The DisableApiTermination attribute doesn't prevent you from terminating an
instance by initiating shutdown from the instance (using an operating system command for
system shutdown) when the InstanceInitiatedShutdownBehavior attribute is
set. For more information, see Change the instance initiated shutdown behavior.
Considerations
-
Enabling termination protection does not prevent AWS from terminating the instance when there is a scheduled event to terminate the instance.
-
Enabling termination protection does not prevent Amazon EC2 Auto Scaling from terminating an instance when the instance is unhealthy or during scale-in events. You can control whether an Auto Scaling group can terminate a particular instance when scaling using instance scale-in protection. You can control whether an Auto Scaling group can terminate unhealthy instances by suspending the ReplaceUnhealthy scaling process.
-
You can't enable termination protection for Spot Instances.
To enable termination protection for an instance at launch time
Open the Amazon EC2 console at https://console.aws.amazon.com/ec2/
. -
On the dashboard, choose Launch Instance and follow the directions in the wizard.
-
On the Configure Instance Details page, select the Enable termination protection check box.

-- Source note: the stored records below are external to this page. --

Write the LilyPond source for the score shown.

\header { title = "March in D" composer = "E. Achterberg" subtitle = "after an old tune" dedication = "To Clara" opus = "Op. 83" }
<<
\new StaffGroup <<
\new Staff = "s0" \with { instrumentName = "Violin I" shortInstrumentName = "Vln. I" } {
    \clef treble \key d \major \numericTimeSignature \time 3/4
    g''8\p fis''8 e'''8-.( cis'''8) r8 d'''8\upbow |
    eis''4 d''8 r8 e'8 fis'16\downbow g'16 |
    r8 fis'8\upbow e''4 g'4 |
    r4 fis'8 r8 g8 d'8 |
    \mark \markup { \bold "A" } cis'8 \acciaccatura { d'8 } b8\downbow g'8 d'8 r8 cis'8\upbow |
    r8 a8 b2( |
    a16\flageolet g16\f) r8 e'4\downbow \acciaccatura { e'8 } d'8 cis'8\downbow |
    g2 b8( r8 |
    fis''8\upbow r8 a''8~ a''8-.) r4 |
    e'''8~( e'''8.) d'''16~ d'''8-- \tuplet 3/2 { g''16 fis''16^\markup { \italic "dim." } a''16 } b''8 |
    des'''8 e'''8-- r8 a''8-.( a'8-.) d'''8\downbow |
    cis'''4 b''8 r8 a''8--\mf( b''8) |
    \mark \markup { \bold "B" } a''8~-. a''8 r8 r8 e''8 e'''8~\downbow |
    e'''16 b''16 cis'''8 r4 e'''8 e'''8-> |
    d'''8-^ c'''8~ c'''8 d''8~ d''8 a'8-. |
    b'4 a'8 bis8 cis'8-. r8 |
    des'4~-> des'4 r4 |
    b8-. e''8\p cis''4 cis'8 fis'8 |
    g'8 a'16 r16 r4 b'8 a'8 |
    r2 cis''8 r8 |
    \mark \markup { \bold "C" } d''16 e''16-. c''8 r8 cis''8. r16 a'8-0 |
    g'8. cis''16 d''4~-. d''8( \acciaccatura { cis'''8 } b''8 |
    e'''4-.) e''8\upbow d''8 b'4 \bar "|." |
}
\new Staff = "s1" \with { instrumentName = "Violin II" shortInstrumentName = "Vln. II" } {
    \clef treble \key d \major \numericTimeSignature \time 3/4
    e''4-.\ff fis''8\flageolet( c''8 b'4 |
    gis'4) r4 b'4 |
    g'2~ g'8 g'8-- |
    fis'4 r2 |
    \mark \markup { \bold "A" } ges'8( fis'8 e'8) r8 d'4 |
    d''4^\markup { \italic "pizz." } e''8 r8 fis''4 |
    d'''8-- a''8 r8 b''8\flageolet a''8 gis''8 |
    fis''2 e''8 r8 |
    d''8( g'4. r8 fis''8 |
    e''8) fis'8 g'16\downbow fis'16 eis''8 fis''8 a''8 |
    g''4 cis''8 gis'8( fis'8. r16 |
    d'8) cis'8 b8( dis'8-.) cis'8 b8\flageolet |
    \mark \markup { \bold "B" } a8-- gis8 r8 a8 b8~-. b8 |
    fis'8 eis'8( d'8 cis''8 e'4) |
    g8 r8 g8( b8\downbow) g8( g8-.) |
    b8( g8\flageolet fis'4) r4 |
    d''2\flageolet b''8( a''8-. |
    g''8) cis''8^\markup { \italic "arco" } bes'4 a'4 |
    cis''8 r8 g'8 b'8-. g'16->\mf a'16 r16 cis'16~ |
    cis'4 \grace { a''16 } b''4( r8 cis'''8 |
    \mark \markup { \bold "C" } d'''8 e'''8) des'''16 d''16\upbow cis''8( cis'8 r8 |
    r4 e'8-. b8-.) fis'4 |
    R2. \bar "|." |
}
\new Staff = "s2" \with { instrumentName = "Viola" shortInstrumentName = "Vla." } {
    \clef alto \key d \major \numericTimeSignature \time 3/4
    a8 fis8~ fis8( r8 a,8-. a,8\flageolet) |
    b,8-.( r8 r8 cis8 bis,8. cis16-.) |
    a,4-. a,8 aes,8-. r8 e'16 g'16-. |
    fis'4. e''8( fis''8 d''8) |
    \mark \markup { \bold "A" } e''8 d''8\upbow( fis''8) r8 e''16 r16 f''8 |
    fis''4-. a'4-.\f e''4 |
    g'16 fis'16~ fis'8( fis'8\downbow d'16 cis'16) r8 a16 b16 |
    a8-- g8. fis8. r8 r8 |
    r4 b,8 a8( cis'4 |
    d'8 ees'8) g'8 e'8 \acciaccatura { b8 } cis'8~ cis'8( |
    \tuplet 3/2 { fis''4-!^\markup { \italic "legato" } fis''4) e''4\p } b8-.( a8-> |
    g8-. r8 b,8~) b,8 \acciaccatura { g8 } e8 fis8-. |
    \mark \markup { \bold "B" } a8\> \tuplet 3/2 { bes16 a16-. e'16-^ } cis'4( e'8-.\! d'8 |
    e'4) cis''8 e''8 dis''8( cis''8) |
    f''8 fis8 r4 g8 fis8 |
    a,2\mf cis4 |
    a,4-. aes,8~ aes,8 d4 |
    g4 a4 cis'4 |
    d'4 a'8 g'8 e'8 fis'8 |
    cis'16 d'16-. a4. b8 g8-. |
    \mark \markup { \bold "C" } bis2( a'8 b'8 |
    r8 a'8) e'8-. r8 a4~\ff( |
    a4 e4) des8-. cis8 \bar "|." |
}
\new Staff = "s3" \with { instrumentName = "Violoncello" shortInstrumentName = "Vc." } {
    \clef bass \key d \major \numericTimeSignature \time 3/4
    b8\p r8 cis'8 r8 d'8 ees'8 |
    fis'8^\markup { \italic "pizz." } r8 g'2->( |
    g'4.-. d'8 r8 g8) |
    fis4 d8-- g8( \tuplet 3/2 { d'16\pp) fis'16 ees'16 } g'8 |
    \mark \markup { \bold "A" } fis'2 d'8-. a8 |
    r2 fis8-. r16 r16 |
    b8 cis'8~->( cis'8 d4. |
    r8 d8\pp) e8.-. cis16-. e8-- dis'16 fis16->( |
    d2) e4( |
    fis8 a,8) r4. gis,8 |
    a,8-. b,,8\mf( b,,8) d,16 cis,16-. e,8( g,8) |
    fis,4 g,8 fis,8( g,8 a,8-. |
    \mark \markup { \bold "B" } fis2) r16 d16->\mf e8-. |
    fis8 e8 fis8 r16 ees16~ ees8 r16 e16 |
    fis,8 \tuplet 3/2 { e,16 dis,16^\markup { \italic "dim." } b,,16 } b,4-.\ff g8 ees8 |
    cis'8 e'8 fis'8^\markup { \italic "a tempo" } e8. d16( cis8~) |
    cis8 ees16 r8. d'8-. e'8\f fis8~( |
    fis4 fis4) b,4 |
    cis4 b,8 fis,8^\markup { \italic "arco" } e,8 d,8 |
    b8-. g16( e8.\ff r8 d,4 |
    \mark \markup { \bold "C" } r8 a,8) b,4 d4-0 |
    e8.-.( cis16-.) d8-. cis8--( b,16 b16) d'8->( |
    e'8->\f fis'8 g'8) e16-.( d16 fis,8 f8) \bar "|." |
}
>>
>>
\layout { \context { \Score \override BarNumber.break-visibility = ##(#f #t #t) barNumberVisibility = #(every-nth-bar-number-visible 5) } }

To enable termination protection for a running or stopped instance
-
Select the instance, and choose Actions, Instance Settings, Change Termination Protection.
-
Choose Yes, Enable.
To disable termination protection for a running or stopped instance
-
Select the instance, and choose Actions, Instance Settings, Change Termination Protection.
-
Choose Yes, Disable.
To enable or disable termination protection using the command line
You can use one of the following commands. For more information about these command line interfaces, see Access Amazon EC2.
modify-instance-attribute (AWS CLI)
Edit-EC2InstanceAttribute (AWS Tools for Windows PowerShell)
Terminate multiple instances with termination protection
If you terminate multiple instances across multiple Availability Zones in the same request, and one or more of the specified instances are enabled for termination protection, the request fails with the following results:
-
The specified instances that are in the same Availability Zone as the protected instance are not terminated.
-
The specified instances that are in different Availability Zones, where no other specified instances are protected, are successfully terminated.
Example
Suppose that you have the following four instances across two Availability Zones.
| Instance | Availability Zone | Terminate protection |
|---|---|---|
| Instance 1 | AZ A | Disabled |
| Instance 2 | Disabled |
|
| Instance 3 | AZ B | Enabled |
| Instance 4 | Disabled |
If you attempt to terminate all of these instances in the same request, the request reports failure with the following results:
-
Instance 1 and Instance 2 are successfully terminated because neither instance is enabled for termination protection.
-
Instance 3 and Instance 4 fail to terminate because Instance 3 is enabled for termination protection.